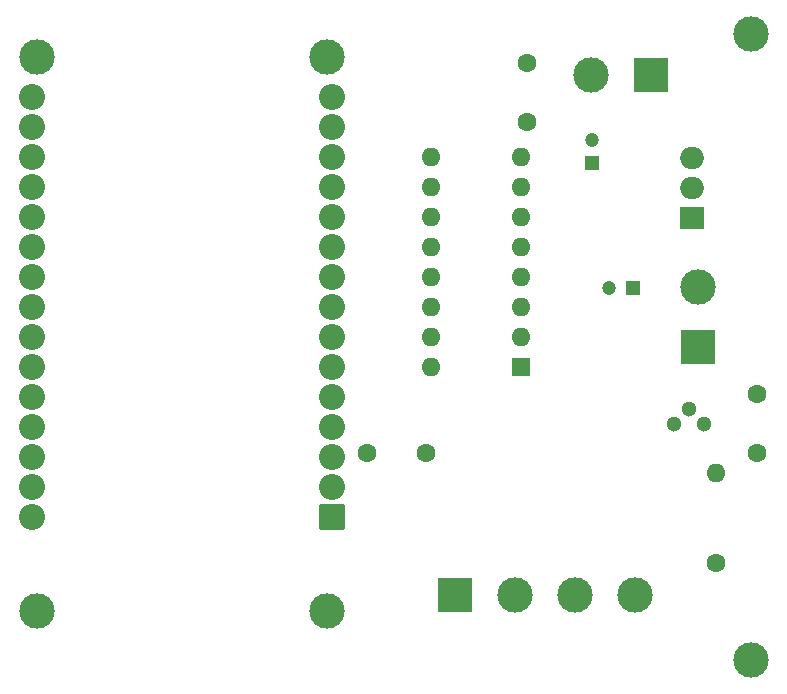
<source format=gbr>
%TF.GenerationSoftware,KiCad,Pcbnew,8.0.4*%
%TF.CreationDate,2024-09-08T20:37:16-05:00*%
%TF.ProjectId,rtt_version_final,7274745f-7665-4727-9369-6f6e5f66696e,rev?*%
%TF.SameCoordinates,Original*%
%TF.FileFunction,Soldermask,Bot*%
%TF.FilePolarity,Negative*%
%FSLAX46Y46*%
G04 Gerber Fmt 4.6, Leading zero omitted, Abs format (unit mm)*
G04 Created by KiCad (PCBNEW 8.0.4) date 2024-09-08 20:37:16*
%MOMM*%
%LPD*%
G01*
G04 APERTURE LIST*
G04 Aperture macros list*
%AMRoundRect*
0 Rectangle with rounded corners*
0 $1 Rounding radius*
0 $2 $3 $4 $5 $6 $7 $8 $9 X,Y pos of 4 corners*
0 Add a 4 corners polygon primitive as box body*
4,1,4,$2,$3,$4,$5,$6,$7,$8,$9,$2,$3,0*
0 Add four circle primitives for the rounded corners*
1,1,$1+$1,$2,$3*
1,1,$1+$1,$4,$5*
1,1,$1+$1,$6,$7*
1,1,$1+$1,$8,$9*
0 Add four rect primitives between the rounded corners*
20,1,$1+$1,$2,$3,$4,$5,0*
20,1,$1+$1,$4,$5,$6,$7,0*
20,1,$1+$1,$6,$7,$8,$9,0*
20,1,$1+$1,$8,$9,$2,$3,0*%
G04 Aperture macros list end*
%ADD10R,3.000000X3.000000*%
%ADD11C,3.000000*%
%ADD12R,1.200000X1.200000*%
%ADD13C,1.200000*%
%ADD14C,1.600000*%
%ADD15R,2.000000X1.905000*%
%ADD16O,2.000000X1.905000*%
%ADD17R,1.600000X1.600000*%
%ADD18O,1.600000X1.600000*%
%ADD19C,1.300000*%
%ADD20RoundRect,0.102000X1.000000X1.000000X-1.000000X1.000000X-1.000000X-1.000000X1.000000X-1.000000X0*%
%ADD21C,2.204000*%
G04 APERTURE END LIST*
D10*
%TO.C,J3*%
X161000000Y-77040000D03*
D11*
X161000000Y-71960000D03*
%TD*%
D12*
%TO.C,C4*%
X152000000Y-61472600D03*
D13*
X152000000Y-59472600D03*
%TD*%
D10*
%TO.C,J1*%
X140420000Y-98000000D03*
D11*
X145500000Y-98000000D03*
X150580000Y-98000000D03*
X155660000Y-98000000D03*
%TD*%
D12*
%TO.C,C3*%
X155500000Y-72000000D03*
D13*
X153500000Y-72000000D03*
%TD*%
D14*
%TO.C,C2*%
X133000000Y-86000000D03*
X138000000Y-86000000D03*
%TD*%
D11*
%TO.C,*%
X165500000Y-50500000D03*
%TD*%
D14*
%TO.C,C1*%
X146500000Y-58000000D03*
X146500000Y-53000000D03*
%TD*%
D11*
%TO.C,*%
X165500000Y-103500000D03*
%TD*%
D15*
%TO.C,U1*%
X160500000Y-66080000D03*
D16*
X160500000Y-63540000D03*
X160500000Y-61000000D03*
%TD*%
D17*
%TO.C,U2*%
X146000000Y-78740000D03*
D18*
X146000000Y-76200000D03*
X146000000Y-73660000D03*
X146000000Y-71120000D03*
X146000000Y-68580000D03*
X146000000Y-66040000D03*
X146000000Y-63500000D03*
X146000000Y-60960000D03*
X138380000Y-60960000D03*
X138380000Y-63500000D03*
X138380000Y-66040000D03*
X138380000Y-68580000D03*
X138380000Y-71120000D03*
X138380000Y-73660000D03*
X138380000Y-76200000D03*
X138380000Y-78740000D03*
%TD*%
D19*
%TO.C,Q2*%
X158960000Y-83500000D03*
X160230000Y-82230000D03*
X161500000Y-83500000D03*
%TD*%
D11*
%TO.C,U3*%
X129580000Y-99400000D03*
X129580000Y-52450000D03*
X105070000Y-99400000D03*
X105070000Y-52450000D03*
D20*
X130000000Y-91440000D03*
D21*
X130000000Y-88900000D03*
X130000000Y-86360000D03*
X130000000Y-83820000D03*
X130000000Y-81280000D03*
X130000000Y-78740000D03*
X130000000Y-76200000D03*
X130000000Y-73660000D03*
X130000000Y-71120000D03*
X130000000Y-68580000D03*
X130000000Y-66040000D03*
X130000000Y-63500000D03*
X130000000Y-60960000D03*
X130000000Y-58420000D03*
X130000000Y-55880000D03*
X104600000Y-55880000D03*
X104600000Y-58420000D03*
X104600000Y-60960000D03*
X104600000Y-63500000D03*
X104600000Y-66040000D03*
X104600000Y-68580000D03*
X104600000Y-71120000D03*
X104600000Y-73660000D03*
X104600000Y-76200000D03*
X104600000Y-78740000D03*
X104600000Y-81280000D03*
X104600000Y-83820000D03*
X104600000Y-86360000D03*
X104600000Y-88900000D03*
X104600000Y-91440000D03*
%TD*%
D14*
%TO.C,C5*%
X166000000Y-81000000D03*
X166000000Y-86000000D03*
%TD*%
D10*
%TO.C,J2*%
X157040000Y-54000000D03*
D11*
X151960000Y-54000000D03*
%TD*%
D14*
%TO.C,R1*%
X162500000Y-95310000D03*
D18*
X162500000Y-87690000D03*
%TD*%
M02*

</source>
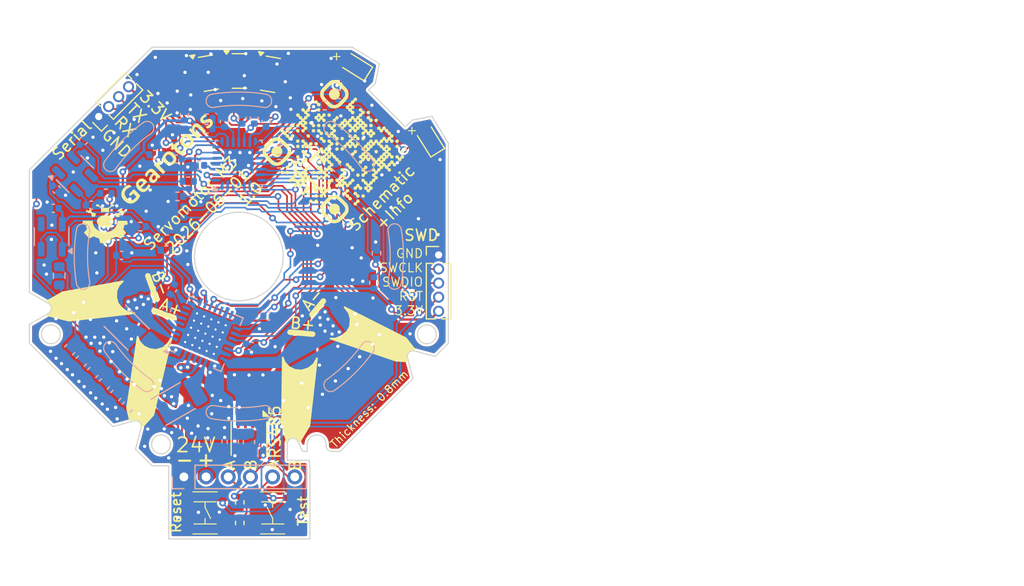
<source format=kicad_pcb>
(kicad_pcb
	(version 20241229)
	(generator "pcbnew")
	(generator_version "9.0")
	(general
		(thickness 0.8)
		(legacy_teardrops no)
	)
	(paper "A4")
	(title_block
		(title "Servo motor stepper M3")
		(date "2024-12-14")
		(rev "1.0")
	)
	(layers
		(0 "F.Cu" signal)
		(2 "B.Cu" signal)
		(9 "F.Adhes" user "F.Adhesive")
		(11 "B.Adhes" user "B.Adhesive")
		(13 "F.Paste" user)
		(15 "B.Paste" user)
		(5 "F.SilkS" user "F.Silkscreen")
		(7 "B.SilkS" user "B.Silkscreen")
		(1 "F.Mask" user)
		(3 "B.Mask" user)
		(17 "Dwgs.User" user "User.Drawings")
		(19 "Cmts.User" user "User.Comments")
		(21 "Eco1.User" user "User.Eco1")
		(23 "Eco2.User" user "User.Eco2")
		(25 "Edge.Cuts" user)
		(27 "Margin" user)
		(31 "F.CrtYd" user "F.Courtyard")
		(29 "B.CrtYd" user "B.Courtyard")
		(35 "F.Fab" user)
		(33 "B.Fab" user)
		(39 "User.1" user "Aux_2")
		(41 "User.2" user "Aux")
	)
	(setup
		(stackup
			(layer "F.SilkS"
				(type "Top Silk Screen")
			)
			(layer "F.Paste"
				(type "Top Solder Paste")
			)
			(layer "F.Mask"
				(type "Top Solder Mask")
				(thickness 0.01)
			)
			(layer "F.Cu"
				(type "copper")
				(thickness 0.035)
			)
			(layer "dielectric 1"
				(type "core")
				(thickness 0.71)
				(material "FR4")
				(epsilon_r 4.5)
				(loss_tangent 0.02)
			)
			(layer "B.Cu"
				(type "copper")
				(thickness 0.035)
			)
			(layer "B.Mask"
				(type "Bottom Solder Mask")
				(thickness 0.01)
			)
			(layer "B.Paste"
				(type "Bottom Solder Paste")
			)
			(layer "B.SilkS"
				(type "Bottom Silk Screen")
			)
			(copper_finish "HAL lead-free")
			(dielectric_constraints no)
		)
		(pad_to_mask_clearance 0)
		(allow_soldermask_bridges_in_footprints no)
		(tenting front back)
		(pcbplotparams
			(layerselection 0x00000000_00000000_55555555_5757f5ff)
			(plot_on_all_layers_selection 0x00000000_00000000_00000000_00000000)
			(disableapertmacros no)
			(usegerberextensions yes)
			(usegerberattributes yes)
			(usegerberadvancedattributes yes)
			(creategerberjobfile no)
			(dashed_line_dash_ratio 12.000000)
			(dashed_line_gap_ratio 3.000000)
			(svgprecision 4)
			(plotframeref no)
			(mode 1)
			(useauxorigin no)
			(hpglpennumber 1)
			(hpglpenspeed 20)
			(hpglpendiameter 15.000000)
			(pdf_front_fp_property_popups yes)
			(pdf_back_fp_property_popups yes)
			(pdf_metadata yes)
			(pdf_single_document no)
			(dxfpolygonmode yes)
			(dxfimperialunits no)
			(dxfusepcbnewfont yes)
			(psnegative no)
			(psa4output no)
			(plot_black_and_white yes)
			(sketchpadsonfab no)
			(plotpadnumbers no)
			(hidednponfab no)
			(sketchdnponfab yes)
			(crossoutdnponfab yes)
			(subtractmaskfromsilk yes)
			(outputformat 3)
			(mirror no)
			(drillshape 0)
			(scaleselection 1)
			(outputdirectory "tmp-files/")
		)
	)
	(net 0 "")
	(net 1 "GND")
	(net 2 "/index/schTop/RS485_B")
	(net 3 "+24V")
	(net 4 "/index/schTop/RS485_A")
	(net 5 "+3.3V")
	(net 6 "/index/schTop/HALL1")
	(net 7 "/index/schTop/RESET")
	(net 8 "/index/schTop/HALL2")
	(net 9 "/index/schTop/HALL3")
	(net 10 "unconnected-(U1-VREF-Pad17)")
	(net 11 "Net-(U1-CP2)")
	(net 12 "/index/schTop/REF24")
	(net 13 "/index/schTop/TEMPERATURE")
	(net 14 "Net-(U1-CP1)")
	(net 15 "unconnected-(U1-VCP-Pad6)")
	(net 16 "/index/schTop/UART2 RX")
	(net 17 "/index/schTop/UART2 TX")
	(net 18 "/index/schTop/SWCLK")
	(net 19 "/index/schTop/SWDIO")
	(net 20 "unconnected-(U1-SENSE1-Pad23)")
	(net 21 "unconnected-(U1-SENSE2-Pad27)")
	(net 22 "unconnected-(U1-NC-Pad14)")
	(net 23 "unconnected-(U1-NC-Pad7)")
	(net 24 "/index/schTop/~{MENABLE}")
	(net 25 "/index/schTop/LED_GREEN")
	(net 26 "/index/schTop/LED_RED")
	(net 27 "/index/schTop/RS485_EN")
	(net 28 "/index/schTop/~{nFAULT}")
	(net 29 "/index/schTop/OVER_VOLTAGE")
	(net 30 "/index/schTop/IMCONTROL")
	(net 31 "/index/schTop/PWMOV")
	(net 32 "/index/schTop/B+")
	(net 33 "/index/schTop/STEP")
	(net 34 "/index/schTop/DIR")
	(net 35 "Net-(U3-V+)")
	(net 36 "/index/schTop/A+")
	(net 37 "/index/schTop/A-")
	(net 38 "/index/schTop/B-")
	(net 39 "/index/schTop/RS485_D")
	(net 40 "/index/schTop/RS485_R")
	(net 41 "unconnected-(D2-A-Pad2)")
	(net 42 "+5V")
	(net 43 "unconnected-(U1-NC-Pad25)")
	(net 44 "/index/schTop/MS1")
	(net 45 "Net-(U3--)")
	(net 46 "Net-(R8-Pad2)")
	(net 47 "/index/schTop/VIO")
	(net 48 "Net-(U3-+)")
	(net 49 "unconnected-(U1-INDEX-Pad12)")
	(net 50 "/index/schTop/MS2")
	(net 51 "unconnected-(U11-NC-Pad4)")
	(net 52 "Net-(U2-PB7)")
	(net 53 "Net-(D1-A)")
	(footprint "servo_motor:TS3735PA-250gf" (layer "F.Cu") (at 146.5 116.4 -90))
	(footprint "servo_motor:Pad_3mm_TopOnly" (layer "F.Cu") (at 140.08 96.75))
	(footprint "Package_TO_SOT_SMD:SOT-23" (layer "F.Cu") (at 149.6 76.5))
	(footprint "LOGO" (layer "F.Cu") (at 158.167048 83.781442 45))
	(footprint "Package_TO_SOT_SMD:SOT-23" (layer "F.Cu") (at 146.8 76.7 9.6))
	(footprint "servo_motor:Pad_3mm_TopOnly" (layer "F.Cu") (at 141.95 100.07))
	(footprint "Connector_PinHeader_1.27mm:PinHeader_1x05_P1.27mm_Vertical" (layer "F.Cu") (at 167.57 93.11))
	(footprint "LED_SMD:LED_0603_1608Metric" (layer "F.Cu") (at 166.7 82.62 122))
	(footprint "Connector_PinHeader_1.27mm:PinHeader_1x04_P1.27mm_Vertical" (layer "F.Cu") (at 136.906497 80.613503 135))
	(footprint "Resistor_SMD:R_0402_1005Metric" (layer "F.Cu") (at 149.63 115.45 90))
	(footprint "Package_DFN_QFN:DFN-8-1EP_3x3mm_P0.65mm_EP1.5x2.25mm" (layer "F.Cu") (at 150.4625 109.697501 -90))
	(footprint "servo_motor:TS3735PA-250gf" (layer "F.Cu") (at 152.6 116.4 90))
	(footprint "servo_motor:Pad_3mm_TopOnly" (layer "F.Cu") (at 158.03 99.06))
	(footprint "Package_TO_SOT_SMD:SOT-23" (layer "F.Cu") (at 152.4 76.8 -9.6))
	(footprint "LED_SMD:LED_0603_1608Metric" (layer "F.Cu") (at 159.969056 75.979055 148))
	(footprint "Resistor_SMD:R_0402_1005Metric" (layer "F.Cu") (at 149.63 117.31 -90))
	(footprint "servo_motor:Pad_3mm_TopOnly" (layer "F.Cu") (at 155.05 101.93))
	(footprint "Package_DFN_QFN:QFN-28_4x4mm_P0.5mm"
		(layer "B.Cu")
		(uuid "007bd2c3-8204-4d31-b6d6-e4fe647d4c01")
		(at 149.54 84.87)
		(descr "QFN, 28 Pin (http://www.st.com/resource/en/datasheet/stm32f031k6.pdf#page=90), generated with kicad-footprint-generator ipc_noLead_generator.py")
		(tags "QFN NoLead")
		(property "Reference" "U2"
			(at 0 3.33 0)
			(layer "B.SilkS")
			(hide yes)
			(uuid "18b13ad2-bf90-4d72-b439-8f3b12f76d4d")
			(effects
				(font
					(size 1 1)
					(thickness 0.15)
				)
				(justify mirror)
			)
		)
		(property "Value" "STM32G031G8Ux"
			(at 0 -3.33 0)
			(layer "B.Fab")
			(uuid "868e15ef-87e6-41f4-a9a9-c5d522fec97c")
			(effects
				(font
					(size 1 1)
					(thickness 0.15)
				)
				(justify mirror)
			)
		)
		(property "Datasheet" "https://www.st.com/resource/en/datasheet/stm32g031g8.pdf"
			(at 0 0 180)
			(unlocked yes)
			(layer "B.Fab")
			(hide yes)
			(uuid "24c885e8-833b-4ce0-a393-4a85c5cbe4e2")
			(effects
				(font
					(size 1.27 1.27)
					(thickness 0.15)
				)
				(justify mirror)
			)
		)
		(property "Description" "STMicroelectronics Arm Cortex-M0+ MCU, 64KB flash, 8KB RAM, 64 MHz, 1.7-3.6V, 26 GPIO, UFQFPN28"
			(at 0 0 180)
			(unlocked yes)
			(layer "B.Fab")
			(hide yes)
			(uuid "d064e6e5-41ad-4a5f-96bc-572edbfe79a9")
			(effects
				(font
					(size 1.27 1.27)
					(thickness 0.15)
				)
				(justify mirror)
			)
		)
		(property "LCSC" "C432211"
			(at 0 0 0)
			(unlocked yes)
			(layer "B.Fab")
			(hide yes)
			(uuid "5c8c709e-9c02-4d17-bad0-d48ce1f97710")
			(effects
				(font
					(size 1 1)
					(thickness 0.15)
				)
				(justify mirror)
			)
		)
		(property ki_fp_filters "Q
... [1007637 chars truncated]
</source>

****************************************

What the task asks -> In the entries above, find each line with the string "resource" and copy it.

Written response ->
		(descr "QFN, 28 Pin (http://www.st.com/resource/en/datasheet/stm32f031k6.pdf#page=90), generated with kicad-footprint-generator ipc_noLead_generator.py")
		(property "Datasheet" "https://www.st.com/resource/en/datasheet/stm32g031g8.pdf"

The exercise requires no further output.